2. Getting Christmas cards in the mail.
3. Walter’s hair – he’s getting more of it and it does this cute fluff thing in the morning.
4. The perfect ratio of peanuts to m&ms to raisins in my snack mix. Yum.
5. Books by Sandra Boynton. She is hilarious.
6. Stockings hung by the chimney with care. Walter needed a stocking so I made new ones for all of us.
7. A sleeping dog – tired from burying herself in the snow.
8. Walter’s victory stretch after a long nap. It’s like he’s saying That. Was. AWESOME!
9. Nate being in charge of snow removal at our house. Thanks Nate!
10. Comments from you! What are you loving right now?

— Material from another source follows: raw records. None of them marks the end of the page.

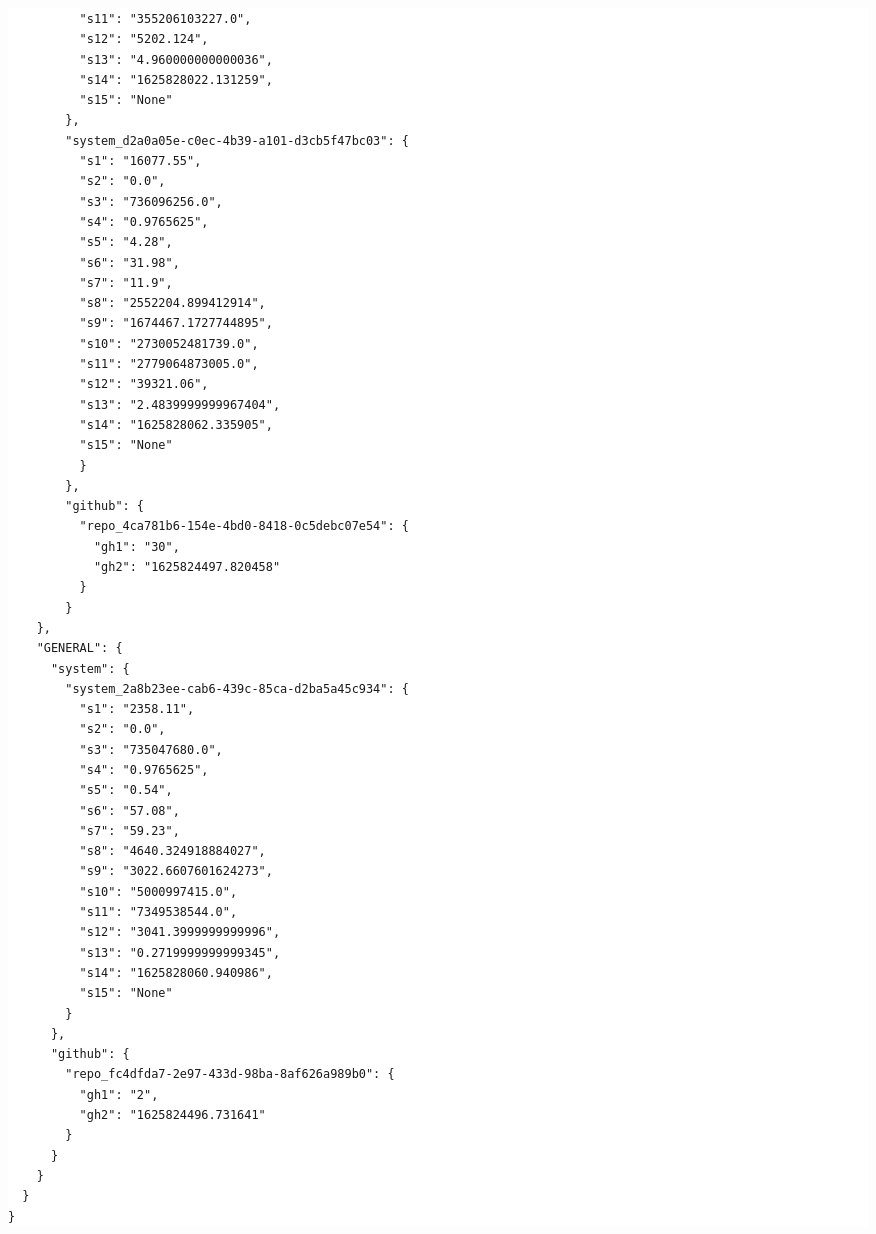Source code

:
 ```
          "s11": "355206103227.0",
          "s12": "5202.124",
          "s13": "4.960000000000036",
          "s14": "1625828022.131259",
          "s15": "None"
        },
        "system_d2a0a05e-c0ec-4b39-a101-d3cb5f47bc03": {
          "s1": "16077.55",
          "s2": "0.0",
          "s3": "736096256.0",
          "s4": "0.9765625",
          "s5": "4.28",
          "s6": "31.98",
          "s7": "11.9",
          "s8": "2552204.899412914",
          "s9": "1674467.1727744895",
          "s10": "2730052481739.0",
          "s11": "2779064873005.0",
          "s12": "39321.06",
          "s13": "2.4839999999967404",
          "s14": "1625828062.335905",
          "s15": "None"
          }
        },
        "github": {
          "repo_4ca781b6-154e-4bd0-8418-0c5debc07e54": {
            "gh1": "30",
            "gh2": "1625824497.820458"
          }
        }
    },
    "GENERAL": {
      "system": {
        "system_2a8b23ee-cab6-439c-85ca-d2ba5a45c934": {
          "s1": "2358.11",
          "s2": "0.0",
          "s3": "735047680.0",
          "s4": "0.9765625",
          "s5": "0.54",
          "s6": "57.08",
          "s7": "59.23",
          "s8": "4640.324918884027",
          "s9": "3022.6607601624273",
          "s10": "5000997415.0",
          "s11": "7349538544.0",
          "s12": "3041.3999999999996",
          "s13": "0.2719999999999345",
          "s14": "1625828060.940986",
          "s15": "None"
        }
      },
      "github": {
        "repo_fc4dfda7-2e97-433d-98ba-8af626a989b0": {
          "gh1": "2",
          "gh2": "1625824496.731641"
        }
      }
    }
  }
}
```
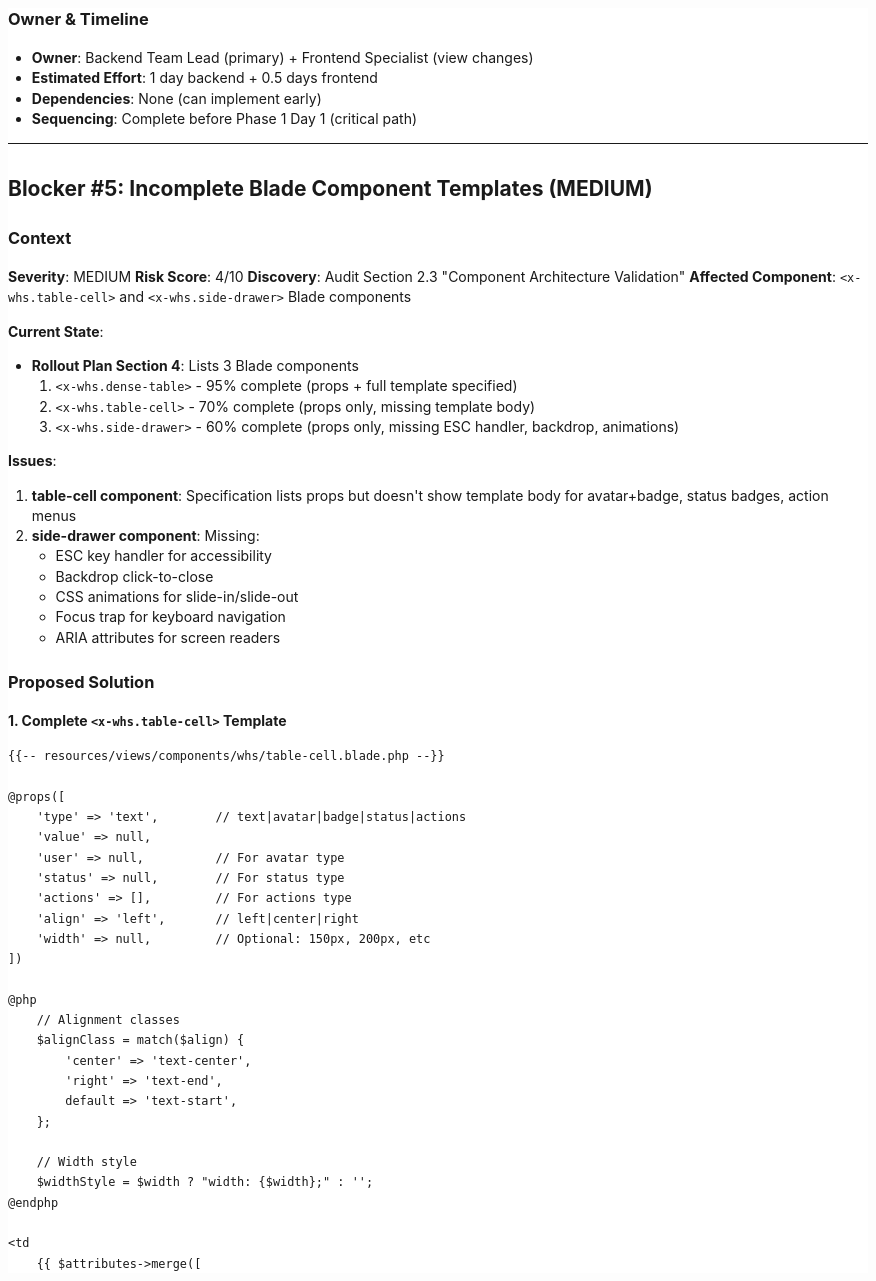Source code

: ### Owner & Timeline
- **Owner**: Backend Team Lead (primary) + Frontend Specialist (view changes)
- **Estimated Effort**: 1 day backend + 0.5 days frontend
- **Dependencies**: None (can implement early)
- **Sequencing**: Complete before Phase 1 Day 1 (critical path)

---

## Blocker #5: Incomplete Blade Component Templates (MEDIUM)

### Context
**Severity**: MEDIUM
**Risk Score**: 4/10
**Discovery**: Audit Section 2.3 "Component Architecture Validation"
**Affected Component**: `<x-whs.table-cell>` and `<x-whs.side-drawer>` Blade components

**Current State**:
- **Rollout Plan Section 4**: Lists 3 Blade components
  1. `<x-whs.dense-table>` - 95% complete (props + full template specified)
  2. `<x-whs.table-cell>` - 70% complete (props only, missing template body)
  3. `<x-whs.side-drawer>` - 60% complete (props only, missing ESC handler, backdrop, animations)

**Issues**:
1. **table-cell component**: Specification lists props but doesn't show template body for avatar+badge, status badges, action menus
2. **side-drawer component**: Missing:
   - ESC key handler for accessibility
   - Backdrop click-to-close
   - CSS animations for slide-in/slide-out
   - Focus trap for keyboard navigation
   - ARIA attributes for screen readers

### Proposed Solution

**1. Complete `<x-whs.table-cell>` Template**

```blade
{{-- resources/views/components/whs/table-cell.blade.php --}}

@props([
    'type' => 'text',        // text|avatar|badge|status|actions
    'value' => null,
    'user' => null,          // For avatar type
    'status' => null,        // For status type
    'actions' => [],         // For actions type
    'align' => 'left',       // left|center|right
    'width' => null,         // Optional: 150px, 200px, etc
])

@php
    // Alignment classes
    $alignClass = match($align) {
        'center' => 'text-center',
        'right' => 'text-end',
        default => 'text-start',
    };

    // Width style
    $widthStyle = $width ? "width: {$width};" : '';
@endphp

<td
    {{ $attributes->merge([
```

Since I went back to work, less than two months ago, Walter’s sleeping habits have gotten progressively worse. For a couple of weeks he was sleeping all night. Then there was one wake up, then two, then three, etc… And this weekend he decided he didn’t need to sleep at all. We must have been up with him 20 times a night. After 3 or 4 nights of that nonsense we decided something needed to be done. After all, there’s no reason both Walter and I need to be crying at 4am. So after polling some parents who have been through this and consulting several books on the subject, we came up with our solution. To just let him cry. A brilliant plan? Or an evil one?
Last night we put him to bed and rather than going in to give him his pacifier when he cried, we just let him wail. He lasted about a half an hour and finally fell asleep. He woke up at 3am, cried for about a half an hour and went back to sleep again. Even with this little interruption, we all got a pretty good night of shut-eye. And, if the books don’t lie, it will only take one or two more nights of crying and he will be magically transformed into a wonderful little sleeper.
Do I feel guilty letting him cry? Of course. I guess in a couple of days we’ll see if this experiment worked and I’ll find out if it was all worth it. And thirty years down the road, when Walter is all grown up, he and his therapist will trace all his issues back to this traumatic experience. But for now, maybe we can all just get some sleep.